Payne vuelve a acercarse a la familia, como ya hiciera por ejemplo en Los descendientes, y a la vejez, como en A propósito de Schmidt. Y hay que reconocerle que sus aproximaciones a temas cotidianos son amables, entretenidas y realistas. Pero también que sus logros enmascaran una falta de fuerza y de ritmo, que rebajan bastante unas pretensiones que se antojan elevadas en la concepción de sus películas. Nebraska quiere ser una historia trascendente y casi siempre da la impresión de estar lejos de lograrlo. Nunca es molesta, no parece mal construida o mal llevada en ninguna escena, es una cinta agradable incluso en su retrato de la amargura, pero es menos de lo que quiere ser y, sobre todo, de lo que aparenta ser. Porque la piel de película independiente de trasfondo importante se le ha pegado a Payne desde hace muchos años, curiosamente desde la misma industria de la que él marca distancias con su cine, pero cabría preguntarse si realmente es tan trascendente como ansía ser.
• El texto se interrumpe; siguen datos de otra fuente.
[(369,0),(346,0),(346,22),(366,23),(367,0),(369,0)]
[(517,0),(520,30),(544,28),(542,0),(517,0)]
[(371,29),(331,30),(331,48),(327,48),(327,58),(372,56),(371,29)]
Al final, las películas de Payne quedan fundamentalmente en manos de sus actores, y hay que reconocerle un buen ojo espléndido en este terreno, porque sus elecciones no suelen partir (George Clooney aparte) de la primera fila del estrellato hollywoodiense. En este caso, Bruce Dern es su protagonista y está brillante. Da vida a Woody Grant, un anciano que se ha empeñado en un propósito que le saque de su rutina, ir a Nebraska a reclamar un premio de un millón de dólares. Él ve como real lo que todo el mundo a su alrededor, desde su mujer hasta sus hijos, saben que es un engaño para que se suscriba a alguna revista. Pero aún así, su hijo menor, David (Will Forte), le acompañará en ese loco viaje que, finalmente, se convertirá en un exorcismo del pasado no sólo para Woody sino para toda su familia. Dern aporta humor, ternura, amargura y un amplio espectro de emociones. Y todos los que aparecen junto a él en pantalla se amoldan a su supremacía, incuestionable durante las dos horas que dura el filme.
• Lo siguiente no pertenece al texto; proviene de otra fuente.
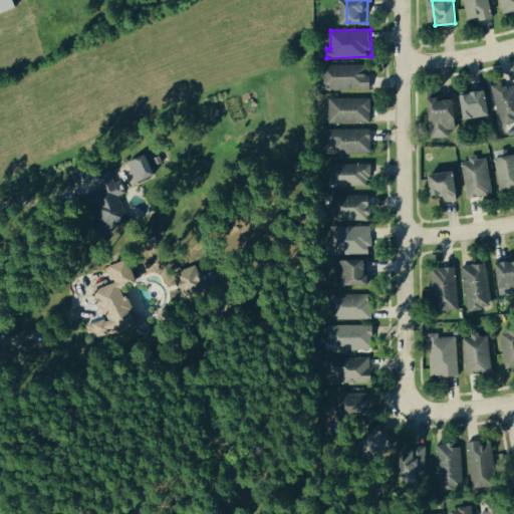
[(368,63),(327,64),(328,89),(373,87),(372,73),(368,73),(368,63)]
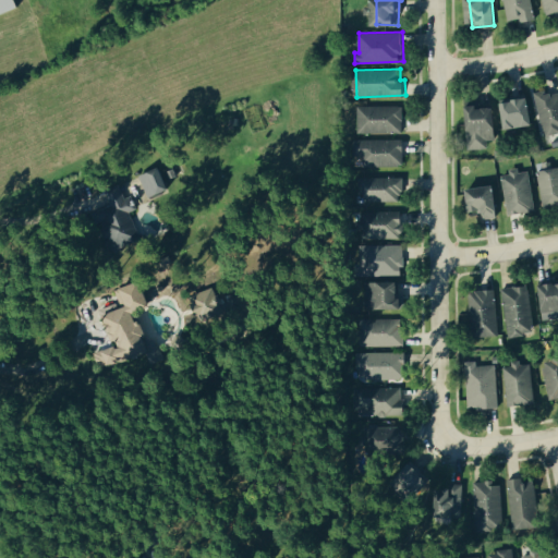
[(557,89),(536,95),(546,135),(557,132),(557,89)]
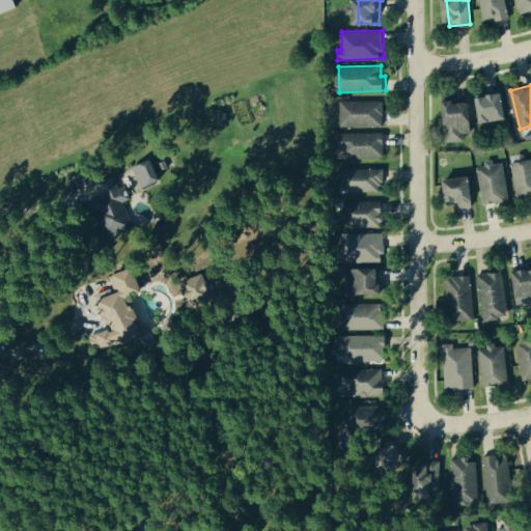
[(481,95),(485,121),(510,117),(506,92),(481,95)]
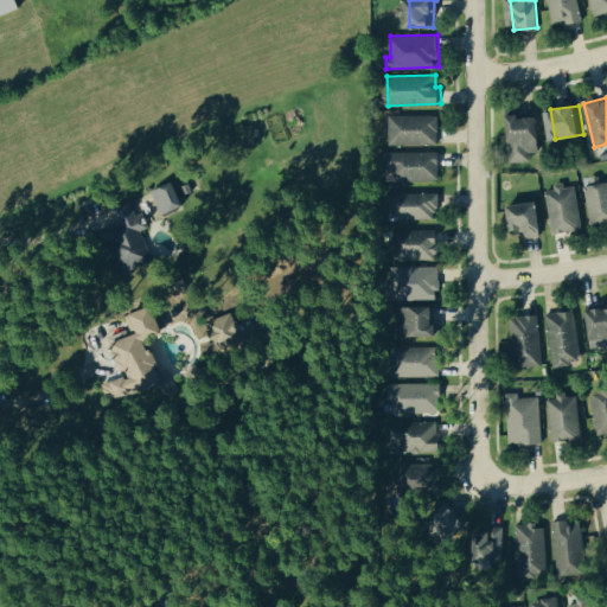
[(440,144),(439,114),(390,115),(391,144),(440,144)]
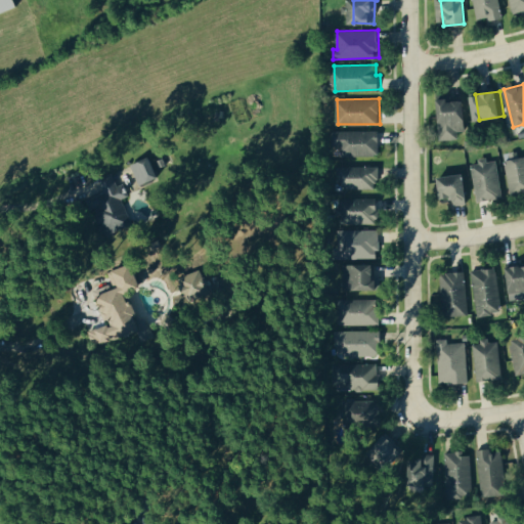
[(443,139),(460,138),(460,130),(468,130),(467,99),(442,100),(443,139)]
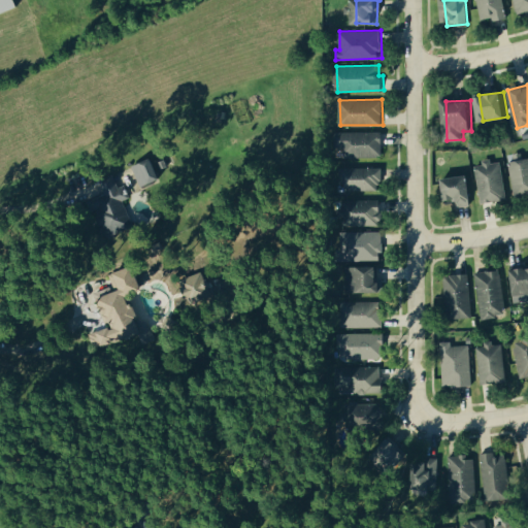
[(337,144),(347,145),(345,153),(355,153),(355,133),(338,132),(337,144)]
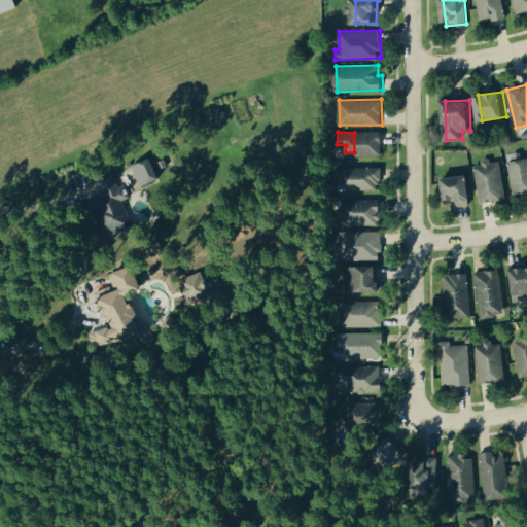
[(135,166),(143,185),(164,177),(155,157),(135,166)]
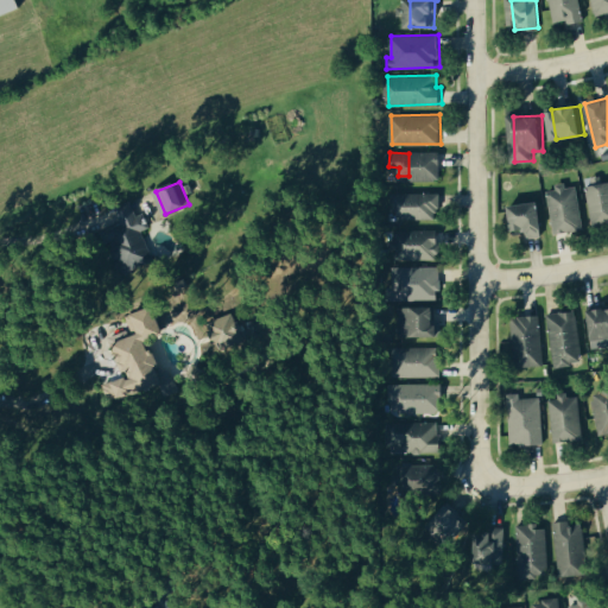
[(595,223),(607,220),(607,225),(607,182),(587,187),(595,223)]
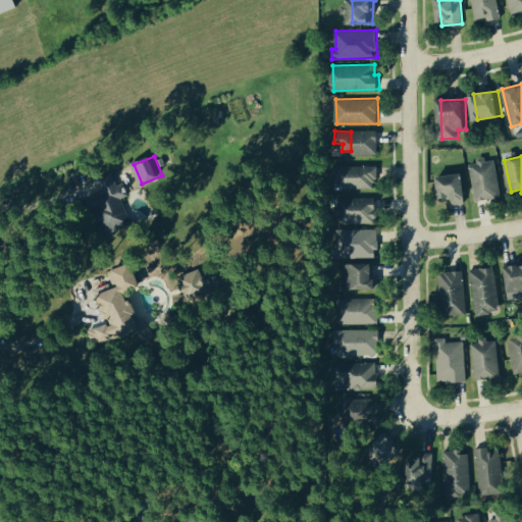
[(502,197),(497,158),(471,161),(477,200),(502,197)]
El problema que algunos espectadores pueden tener con Nebraska, el que tiene el que esto suscribe, es que es fácil no encontrar la sustancia de lo que cuenta Payne. Es algo extensible a casi todas sus películas, que siempre dejan momentos impagables, escenas divertidas y grandes momentos dramáticos, pero que en conjunto saben a poco y adolecen de un objetivo claro. No creo que haya una respuesta sencilla para la pregunta de qué cuenta realmente Nebraska. Sin duda, quienes conecten con la historia podrán ofrecer una contestación y lo más probable es que esté realmente bien argumentada. Pero como el cine es una cuestión de sensibilidades y de la forma en que cada película llega al corazón de cada espectador, no todo el mundo llegará al mismo tiempo. Y desde este punto de vista, Nebraska entretiene pero no perdura, incluso disfrutando del enorme trabajo de Bruce Dern.